*Task details*: Please print every record below exactly as it appears, but leave out the pictures.

Stored data:
□ □ □
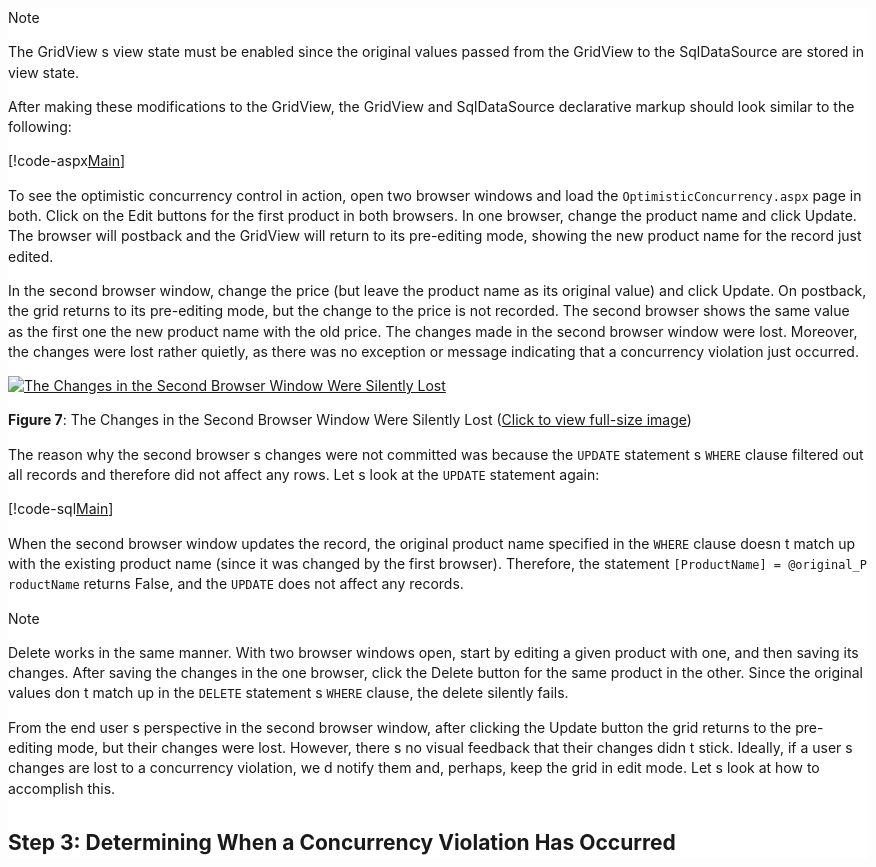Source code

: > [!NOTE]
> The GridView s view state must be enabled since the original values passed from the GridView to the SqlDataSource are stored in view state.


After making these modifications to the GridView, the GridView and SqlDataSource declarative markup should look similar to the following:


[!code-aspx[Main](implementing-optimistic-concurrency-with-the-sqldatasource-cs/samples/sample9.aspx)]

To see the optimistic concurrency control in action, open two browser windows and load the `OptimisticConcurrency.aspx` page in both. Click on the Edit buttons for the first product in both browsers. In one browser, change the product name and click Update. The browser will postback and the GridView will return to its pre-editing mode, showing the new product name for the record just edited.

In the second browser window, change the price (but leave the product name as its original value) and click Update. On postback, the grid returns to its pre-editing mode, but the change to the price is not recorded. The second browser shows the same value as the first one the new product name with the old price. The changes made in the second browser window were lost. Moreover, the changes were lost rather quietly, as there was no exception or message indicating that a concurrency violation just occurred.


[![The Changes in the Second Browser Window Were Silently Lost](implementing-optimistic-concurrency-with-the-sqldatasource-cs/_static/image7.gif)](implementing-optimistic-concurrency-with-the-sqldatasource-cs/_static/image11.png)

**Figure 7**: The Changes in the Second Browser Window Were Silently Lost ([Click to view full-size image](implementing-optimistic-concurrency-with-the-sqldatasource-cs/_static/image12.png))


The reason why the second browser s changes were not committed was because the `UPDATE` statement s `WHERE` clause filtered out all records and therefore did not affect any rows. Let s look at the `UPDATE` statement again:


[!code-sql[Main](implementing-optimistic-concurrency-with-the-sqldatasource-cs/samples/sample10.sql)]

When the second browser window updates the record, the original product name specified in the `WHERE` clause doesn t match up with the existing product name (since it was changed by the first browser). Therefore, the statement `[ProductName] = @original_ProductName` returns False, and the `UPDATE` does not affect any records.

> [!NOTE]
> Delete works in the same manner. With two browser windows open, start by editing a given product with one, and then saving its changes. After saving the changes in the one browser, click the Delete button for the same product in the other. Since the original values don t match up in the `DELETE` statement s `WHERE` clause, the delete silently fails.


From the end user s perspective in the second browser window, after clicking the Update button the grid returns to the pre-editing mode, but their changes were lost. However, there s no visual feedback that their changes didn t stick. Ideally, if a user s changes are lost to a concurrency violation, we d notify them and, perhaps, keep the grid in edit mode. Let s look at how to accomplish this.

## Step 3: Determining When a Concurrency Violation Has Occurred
□ □ □
*Result for this exercise*:
Source code

: > [!NOTE]
> The GridView s view state must be enabled since the original values passed from the GridView to the SqlDataSource are stored in view state.


After making these modifications to the GridView, the GridView and SqlDataSource declarative markup should look similar to the following:


[!code-aspx[Main](implementing-optimistic-concurrency-with-the-sqldatasource-cs/samples/sample9.aspx)]

To see the optimistic concurrency control in action, open two browser windows and load the `OptimisticConcurrency.aspx` page in both. Click on the Edit buttons for the first product in both browsers. In one browser, change the product name and click Update. The browser will postback and the GridView will return to its pre-editing mode, showing the new product name for the record just edited.

In the second browser window, change the price (but leave the product name as its original value) and click Update. On postback, the grid returns to its pre-editing mode, but the change to the price is not recorded. The second browser shows the same value as the first one the new product name with the old price. The changes made in the second browser window were lost. Moreover, the changes were lost rather quietly, as there was no exception or message indicating that a concurrency violation just occurred.


[![The Changes in the Second Browser Window Were Silently Lost](implementing-optimistic-concurrency-with-the-sqldatasource-cs/_static/image7.gif)](implementing-optimistic-concurrency-with-the-sqldatasource-cs/_static/image11.png)

**Figure 7**: The Changes in the Second Browser Window Were Silently Lost ([Click to view full-size image](implementing-optimistic-concurrency-with-the-sqldatasource-cs/_static/image12.png))


The reason why the second browser s changes were not committed was because the `UPDATE` statement s `WHERE` clause filtered out all records and therefore did not affect any rows. Let s look at the `UPDATE` statement again:


[!code-sql[Main](implementing-optimistic-concurrency-with-the-sqldatasource-cs/samples/sample10.sql)]

When the second browser window updates the record, the original product name specified in the `WHERE` clause doesn t match up with the existing product name (since it was changed by the first browser). Therefore, the statement `[ProductName] = @original_ProductName` returns False, and the `UPDATE` does not affect any records.

> [!NOTE]
> Delete works in the same manner. With two browser windows open, start by editing a given product with one, and then saving its changes. After saving the changes in the one browser, click the Delete button for the same product in the other. Since the original values don t match up in the `DELETE` statement s `WHERE` clause, the delete silently fails.


From the end user s perspective in the second browser window, after clicking the Update button the grid returns to the pre-editing mode, but their changes were lost. However, there s no visual feedback that their changes didn t stick. Ideally, if a user s changes are lost to a concurrency violation, we d notify them and, perhaps, keep the grid in edit mode. Let s look at how to accomplish this.

## Step 3: Determining When a Concurrency Violation Has Occurred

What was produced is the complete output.